Ce qu’elle préfère, quand elle a l’usage de ses jambes, c’est se rendre dans la librairie parisienne Le Divan, sa préférée. C’est d’ailleurs la question que pose cette application, comme tout ce qui fonctionne à partir d’une économie de partage: Booxup pourrait-il, en se développant, nuire à l’économie du livre?
Échangisme littéraire
Charlotte l’assume complètement : pour elle, l’application est «une bonne alternative à Amazon». Mais c’est aussi à ses yeux une occasion formidable de «redonner vie aux vieux bouquins» ronflant depuis des années sur son étagère. Finie, l’ère de la bibliothèque individuelle qui ne profite qu’à trois lecteurs en un siècle? «C’est chaque fois une expérience très joyeuse», dit-elle.
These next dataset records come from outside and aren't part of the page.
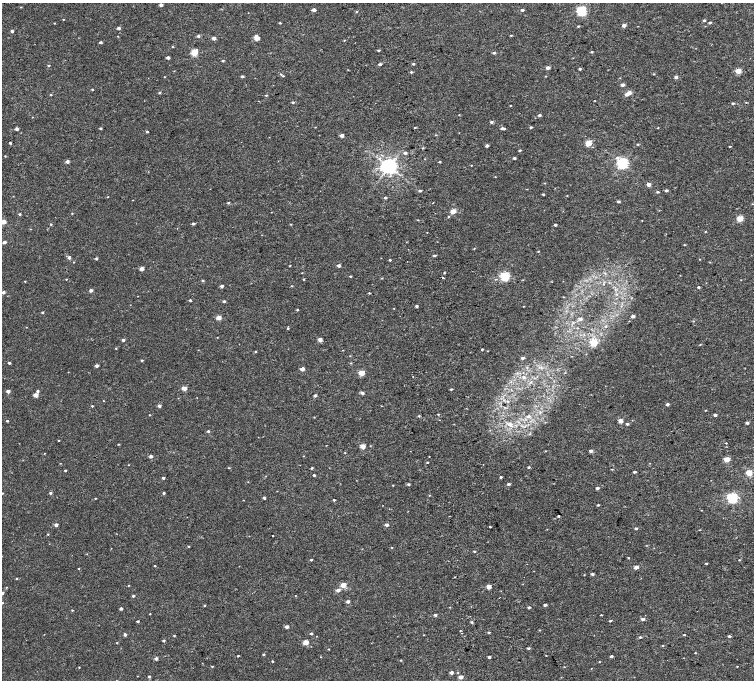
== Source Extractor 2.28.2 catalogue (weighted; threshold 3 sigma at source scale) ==
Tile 6 of 4 x 4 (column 2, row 2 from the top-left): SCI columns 1577-3079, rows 2906-4260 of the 6160 x 5854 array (HDU 1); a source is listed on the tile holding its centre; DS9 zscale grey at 2 x 2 block average (1 PNG px = mean of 2 x 2 image px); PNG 756 x 682 px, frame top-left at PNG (2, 3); no overlay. Shown black and unused: <1% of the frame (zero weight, under 2 of 4 exposures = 6% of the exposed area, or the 3 px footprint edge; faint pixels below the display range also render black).
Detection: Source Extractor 2.28.2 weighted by HDU 2 'WHT'; one run over the whole footprint, this tile lists its part. Background 0.00157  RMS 0.0035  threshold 0.0158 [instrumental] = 3 sigma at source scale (4.5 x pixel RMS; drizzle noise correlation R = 1.50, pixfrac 1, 0.0396/0.0396 arcsec/px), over >= 5 px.
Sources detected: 304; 1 too faint to see at this stretch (2 x 2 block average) — not listed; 1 inside a brighter listed object's ellipse — not listed separately; the other 302 listed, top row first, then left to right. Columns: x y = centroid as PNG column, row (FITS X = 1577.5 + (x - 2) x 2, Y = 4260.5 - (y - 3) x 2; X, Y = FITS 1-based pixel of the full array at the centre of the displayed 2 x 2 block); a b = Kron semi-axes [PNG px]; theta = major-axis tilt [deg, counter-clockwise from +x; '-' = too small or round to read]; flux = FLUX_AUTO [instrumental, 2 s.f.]
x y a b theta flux
161 5 2 2 - 2.8
21 7 3 2 - 0.34
314 10 2 2 - 3.6
522 10 3 2 - 1.6
356 11 2 2 - 0.42
581 11 3 3 - 77
63 19 2 2 - 0.34
704 20 3 2 - 1.1
710 22 3 2 - 0.92
54 23 2 2 - 0.35
280 23 2 2 - 0.64
624 25 2 2 - 3.7
578 26 3 2 - 0.49
119 28 2 2 - 2.6
12 31 2 2 - 1.9
511 35 3 2 - 0.44
118 36 3 2 - 0.26
198 36 3 2 - 1.5
214 38 2 2 - 3.4
256 38 4 3 - 5.8
344 40 3 2 - 0.33
100 42 2 2 - 1.3
172 47 2 2 - 0.37
378 50 3 3 - 0.75
194 52 3 3 - 29
592 52 3 2 - 0.68
494 53 3 2 - 1.2
168 57 2 2 - 2.5
223 61 2 2 - 0.72
380 64 2 2 - 2.1
413 64 3 3 - 0.9
49 65 3 2 - 0.61
548 68 2 2 - 3.6
580 69 2 2 - 1
348 70 2 2 - 0.27
738 71 3 2 - 12
411 72 3 3 - 0.71
281 74 3 2 - 0.54
654 74 3 2 - 0.45
242 76 3 2 - 1.3
283 76 2 2 - 0.45
546 76 3 2 - 0.33
164 77 2 2 - 0.27
676 77 2 2 - 2.6
622 85 2 2 - 2.7
92 89 2 2 - 0.71
159 93 3 3 - 0.61
629 93 2 2 - 5.4
627 94 3 2 - 2.1
51 95 3 2 - 0.57
266 95 3 2 - 0.6
595 101 2 2 - 0.25
293 102 3 3 - 0.86
746 102 3 2 - 0.32
733 103 3 2 - 1
510 105 2 2 - 0.3
459 115 3 2 - 0.27
539 115 2 2 - 1.7
32 117 2 2 - 0.27
491 122 3 3 - 1.4
415 127 2 2 - 0.42
531 127 3 2 - 0.87
100 128 2 2 - 0.88
503 128 4 2 - 1.9
658 128 2 2 - 0.32
17 129 2 2 - 2.3
147 131 3 2 - 0.83
342 135 2 2 - 3.4
436 135 3 2 - 0.38
10 143 2 2 - 0.94
588 143 3 3 - 19
638 144 3 2 - 0.55
487 145 3 2 - 1.9
730 146 2 2 - 0.49
423 148 3 2 - 0.61
520 150 3 2 - 0.82
405 153 3 2 - 1.7
5 156 2 2 - 0.4
514 158 2 2 - 1.3
617 158 4 4 - 1.2
67 161 2 2 - 3.1
440 162 2 2 - 0.53
622 163 3 3 - 110
389 167 4 4 - 360
495 177 2 2 - 0.28
649 185 2 2 - 3.8
666 190 2 2 - 1.7
420 191 3 2 - 0.96
658 192 3 2 - 0.72
543 194 3 2 - 0.65
108 197 2 2 - 0.31
385 198 3 3 - 0.91
618 201 2 2 - 1.2
228 203 3 3 - 0.68
433 203 2 2 - 0.31
752 204 2 2 - 0.22
453 211 3 2 - 13
271 212 2 2 - 0.23
72 213 3 2 - 0.42
19 214 2 2 - 1.1
448 216 3 2 - 0.57
740 218 3 3 - 18
418 220 3 2 - 0.32
642 221 2 2 - 0.29
3 222 2 2 - 9.6
51 224 3 2 - 0.55
193 224 3 3 - 1
555 225 2 2 - 1.1
427 232 2 2 - 0.24
705 232 3 2 - 0.31
4 242 2 2 - 2.6
684 245 2 2 - 0.4
474 248 3 2 - 0.35
538 251 2 2 - 0.4
434 255 3 2 - 1
69 257 2 2 - 2.4
96 258 2 2 - 1.2
700 259 2 2 - 0.34
390 260 2 2 - 0.7
74 262 2 2 - 0.3
339 265 2 2 - 2.1
290 266 2 2 - 0.35
142 269 2 2 - 6.5
302 273 2 2 - 0.25
444 273 3 2 - 0.44
350 276 3 2 - 0.6
505 276 3 3 - 66
382 278 3 2 - 0.32
443 278 2 2 - 2.1
66 279 2 2 - 0.35
303 279 3 2 - 0.45
25 281 2 2 - 0.37
202 281 3 3 - 0.56
222 286 3 2 - 1.8
292 286 3 2 - 0.39
698 287 2 2 - 1.1
91 290 2 2 - 2.5
3 292 2 2 - 2.4
369 293 3 2 - 0.48
563 297 2 2 - 0.28
190 300 2 2 - 0.95
224 301 3 2 - 0.97
416 306 2 2 - 1.2
523 306 2 2 - 0.21
394 308 2 2 - 0.25
297 310 2 2 - 0.72
42 312 3 2 - 0.72
633 316 2 2 - 3.1
218 317 3 2 - 9.4
580 319 3 3 - 2
693 321 3 2 - 0.39
606 326 4 3 - 0.63
288 328 3 2 - 0.51
217 337 2 2 - 0.25
123 340 3 2 - 1.6
320 340 2 2 - 4.9
594 342 3 3 - 23
700 345 3 2 - 0.31
116 348 3 2 - 0.33
482 349 2 2 - 0.71
255 351 3 2 - 0.44
523 358 2 2 - 1.9
142 360 3 2 - 0.84
9 363 2 2 - 0.98
351 363 3 2 - 0.39
97 366 2 2 - 2.4
302 369 2 2 - 6.1
361 373 3 2 - 17
524 377 4 3 - 1.1
184 388 2 2 - 8.1
451 389 3 2 - 0.72
8 391 2 2 - 4.1
38 391 3 2 - 1.1
362 393 3 2 - 2.5
36 395 3 2 - 7.3
315 395 2 2 - 1.8
103 401 2 2 - 0.23
667 404 3 2 - 1.6
92 406 2 2 - 0.63
159 406 2 2 - 2.2
438 414 3 2 - 0.42
149 415 2 2 - 0.37
715 415 2 2 - 2.7
419 416 3 3 - 0.49
528 416 5 4 - 1.7
314 417 2 2 - 0.27
7 421 2 2 - 0.66
620 421 2 2 - 8.2
747 423 2 2 - 2
509 424 6 5 - 2.9
627 424 2 2 - 1.4
208 431 3 2 - 1.2
530 434 3 2 - 0.48
58 440 2 2 - 0.37
726 443 2 2 - 0.4
118 444 3 2 - 0.38
363 446 3 2 - 11
545 451 3 2 - 0.26
591 451 2 2 - 2.6
44 453 2 2 - 0.29
345 453 2 2 - 0.31
151 456 2 2 - 2.5
726 459 3 2 - 13
428 463 2 2 - 0.91
129 465 2 2 - 0.23
529 467 3 2 - 0.81
229 468 3 2 - 0.42
312 468 3 2 - 0.72
65 470 2 2 - 0.68
635 472 2 2 - 1.4
749 473 3 3 - 18
314 475 2 2 - 0.79
501 477 2 2 - 0.94
163 478 2 2 - 1.4
248 482 2 2 - 0.23
408 484 3 2 - 1.2
509 484 3 3 - 1.1
393 485 2 2 - 0.35
597 488 3 2 - 1.6
2 493 2 2 - 0.34
50 493 2 2 - 1.3
164 493 3 2 - 0.99
429 495 2 2 - 0.29
95 498 2 2 - 0.43
264 498 2 2 - 2
732 498 3 3 - 98
334 500 2 2 - 0.64
598 505 2 2 - 0.73
558 516 2 2 - 0.69
56 525 2 2 - 3
386 525 3 2 - 2.2
490 527 2 2 - 0.61
636 528 2 2 - 1.1
48 534 2 2 - 0.41
272 535 2 2 - 0.81
189 546 3 2 - 0.46
392 547 2 2 - 0.34
474 551 2 2 - 0.59
628 557 3 2 - 0.33
311 560 2 2 - 0.74
739 560 3 2 - 0.39
706 563 2 2 - 0.59
154 566 2 2 - 0.44
636 567 2 2 - 5.9
78 568 2 2 - 0.37
592 574 3 2 - 1.6
584 575 2 2 - 0.28
16 578 2 2 - 0.52
128 585 3 2 - 0.35
343 585 3 3 - 11
488 587 2 2 - 8.3
338 590 3 2 - 3.4
2 593 2 2 - 3.1
133 596 3 2 - 1
348 601 2 2 - 2.3
2 603 2 2 - 0.72
204 605 2 2 - 0.63
545 605 2 2 - 1.8
450 607 3 2 - 0.27
529 607 2 2 - 1.3
121 608 2 2 - 1.9
72 610 3 2 - 0.43
150 614 2 2 - 0.35
435 615 3 3 - 1.3
601 615 2 2 - 0.39
642 619 2 2 - 3
138 621 2 2 - 0.91
610 621 3 2 - 0.8
472 622 3 2 - 0.91
287 627 2 2 - 2.9
489 632 3 2 - 0.69
311 633 2 2 - 1.1
125 634 2 2 - 2.1
424 635 2 2 - 0.27
684 635 2 2 - 0.51
174 636 3 2 - 0.48
316 636 2 2 - 0.2
729 636 3 2 - 1.2
640 637 3 3 - 0.67
163 640 2 2 - 1.1
117 642 2 2 - 0.36
305 642 3 2 - 13
663 646 2 2 - 0.46
528 648 3 2 - 0.94
328 649 2 2 - 0.34
695 653 2 2 - 0.42
263 654 2 2 - 0.74
238 656 2 2 - 0.51
611 656 2 2 - 1.5
320 657 3 2 - 0.23
489 657 2 2 - 1.3
156 658 3 3 - 1.9
400 660 3 2 - 0.44
272 661 2 2 - 0.55
599 662 3 2 - 0.31
212 666 3 2 - 0.45
737 666 2 2 - 3.7
79 667 2 2 - 0.32
564 667 2 2 - 0.27
451 673 2 2 - 3.1
149 676 2 2 - 0.92
461 677 2 2 - 4.3
Isophote crosses this tile's border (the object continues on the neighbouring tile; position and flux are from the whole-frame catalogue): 3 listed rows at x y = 3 222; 2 593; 2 603
Diffuse or blended objects may show on this block-average render without a row.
Livre à la main, elle a rejoint sur la butte Montmartre un booxuper souhaitant lui emprunter son roman préféré, «Inconnu à cette adresse», de Kathrine Kressmann Taylor. Malgré les appréhensions, la discussion fut «sympathique et courtoise», dit-elle en riant, ne remarquant même pas l’écho romantique de la situation avec le titre du roman.
Pourtant, si ses créateurs n’insistent pas sur l’aspect poétique de Booxup, l’application réunit tout de même tous les ingrédients pour une rencontre digne d’un récit à l’eau de rose. Là où tous les sites de rencontres de type Tinder imposent le modèle américain du date, impersonnel et sans surprise, Booxup préserve une part de mystère typiquement français où l’autre, l’inconnu, au bout de votre rue, ignore si votre démarche est galante ou purement littéraire. D’ailleurs, vous-même n’êtes pas obligé de le savoir. Comme dans une bibliothèque municipale, on peut être venu lire un livre et croiser par hasard un regard.
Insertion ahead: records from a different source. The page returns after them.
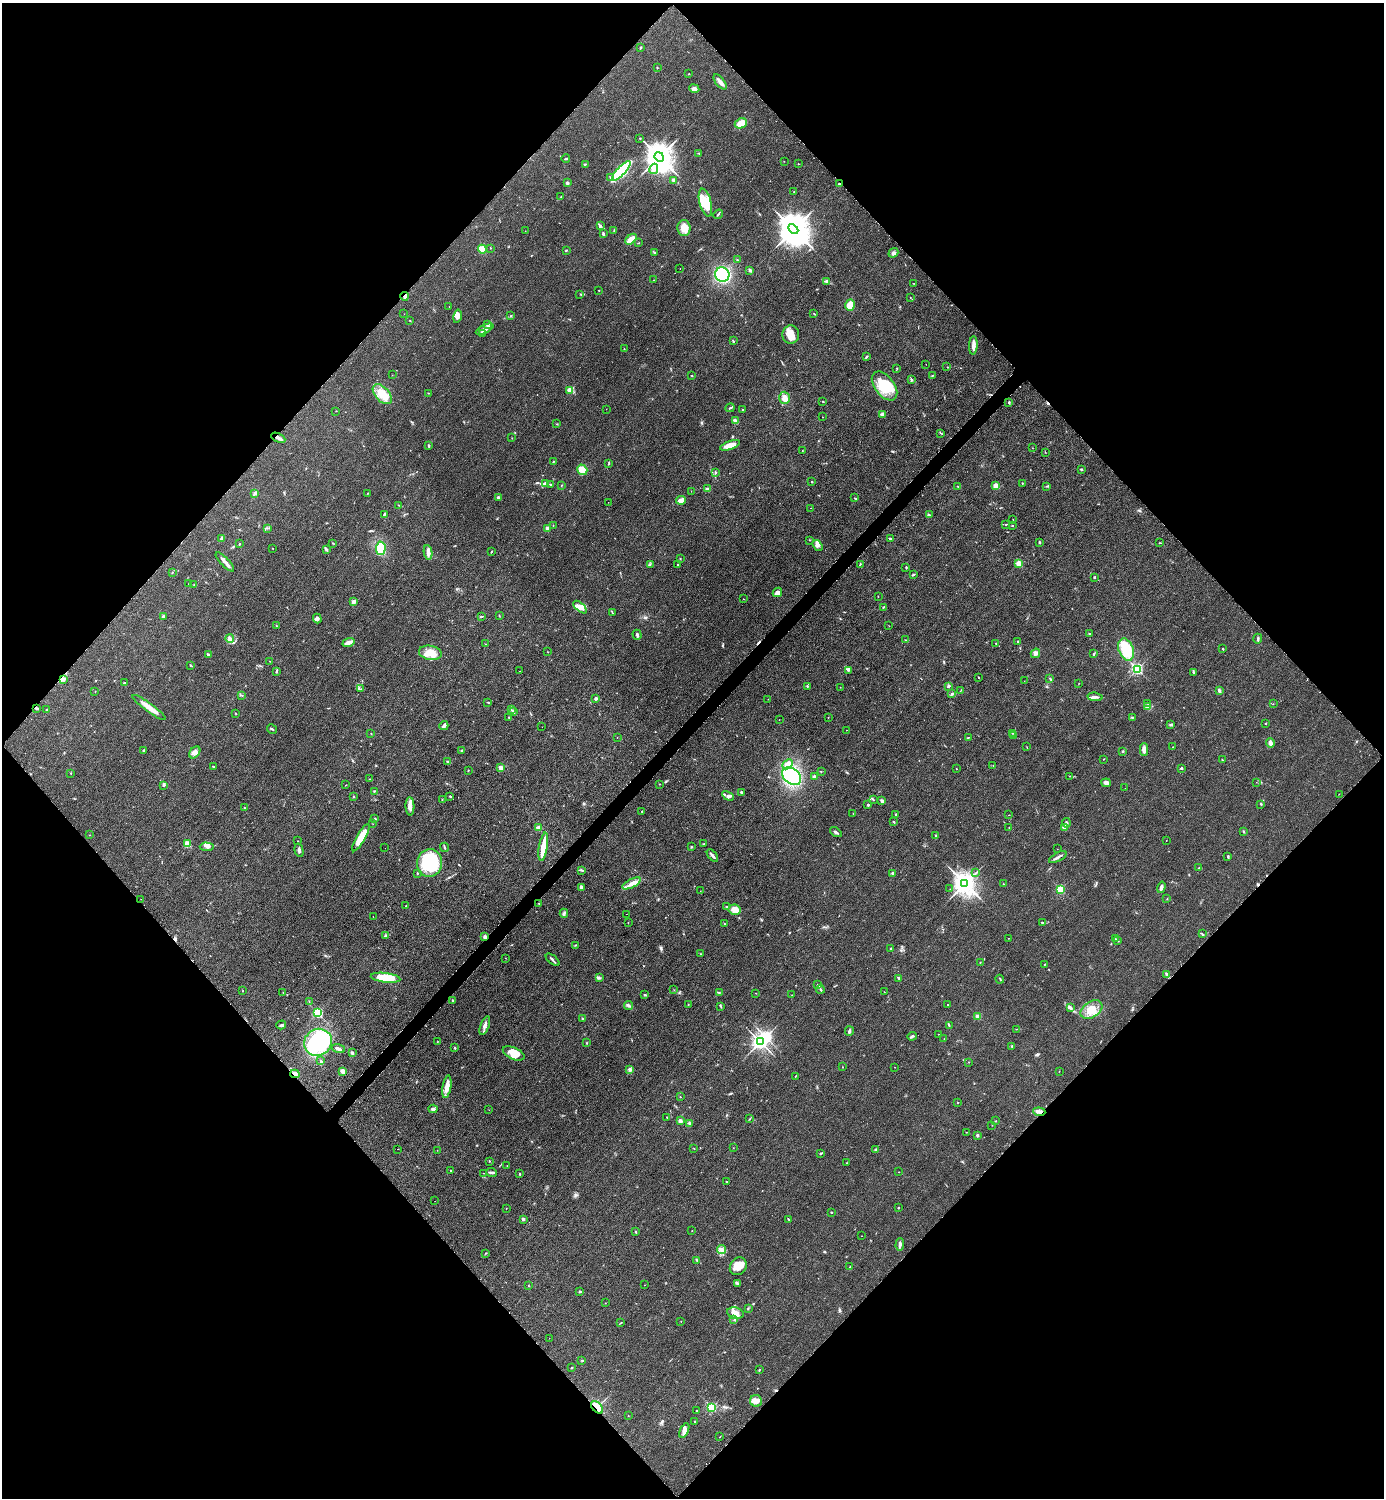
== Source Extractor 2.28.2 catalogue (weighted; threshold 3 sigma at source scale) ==
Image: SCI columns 314-5838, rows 7-5989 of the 6005 x 6005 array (HDU 1 of 3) = the unmasked area's bounding box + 8 px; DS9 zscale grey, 4 x 4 block average (1 PNG px = mean of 4 x 4 image px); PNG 1386 x 1500 px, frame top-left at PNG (2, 3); each listed source drawn as its Kron ellipse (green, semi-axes under 4 px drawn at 4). Shown black and unused: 51% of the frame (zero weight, under 2 of 3 exposures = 1% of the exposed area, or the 3 px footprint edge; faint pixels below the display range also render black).
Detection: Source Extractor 2.28.2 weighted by HDU 2 'WHT'. Background 0.0784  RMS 0.0081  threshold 0.0367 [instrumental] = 3 sigma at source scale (4.5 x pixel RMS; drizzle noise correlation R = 1.50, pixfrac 1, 0.05/0.05 arcsec/px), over >= 5 px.
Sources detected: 501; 2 inside a brighter object's white glare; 12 cosmic-ray / hot-pixel residue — neither listed nor drawn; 4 coinciding with a brighter row at this scale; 26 inside a brighter listed object's ellipse — not listed separately; the other 457 listed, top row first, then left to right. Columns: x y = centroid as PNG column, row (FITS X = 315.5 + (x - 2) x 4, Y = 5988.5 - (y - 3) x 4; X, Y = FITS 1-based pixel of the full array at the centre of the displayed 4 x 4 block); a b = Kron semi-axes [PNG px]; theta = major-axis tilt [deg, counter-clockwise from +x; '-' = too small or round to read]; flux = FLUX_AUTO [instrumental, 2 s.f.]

Ce détournement d’utilisation n’est pas ce que David Mennesson souhaite mettre en avant. Mais il avoue avoir reçu les avances d’une jeune femme qui lui avait emprunté son «On/Off», d’Ollivier Pourriol. Il a aussi appris qu’une booxupeuse aurait entretenu une conversation pendant quelques jours avec un homme, avant de réaliser que son interlocuteur était… son père.
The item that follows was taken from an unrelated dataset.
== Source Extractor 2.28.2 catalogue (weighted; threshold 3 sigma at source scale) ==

Ce mois-ci, les booxupers pourront découvrir une nouvelle version de l’application, embellie et optimisée. De quoi espérer un élargissement considérable de leur nouvelle communauté, mais aussi s’attirer des problèmes: l’application fait depuis peu l’objet d’une enquête préventive de la part de la Direction générale de la Concurrence, de la Consommation et de la Répression des Fraudes, qui surveille de près toutes les start-up risquant, à l’instar d’Uber ou Airbnb, de mettre à mal le système de vente traditionnel.
Manifestement, la nouvelle économie de partage, qui s’introduit doucement mais sûrement dans notre mode de vie, séduit presque autant les lecteurs qu’elle préoccupe les vendeurs. Pourtant, quoi de plus naturel qu’emprunter un livre ?
Pia Duvigneau
Article paru dans « L’Obs » du 1er octobre 2015.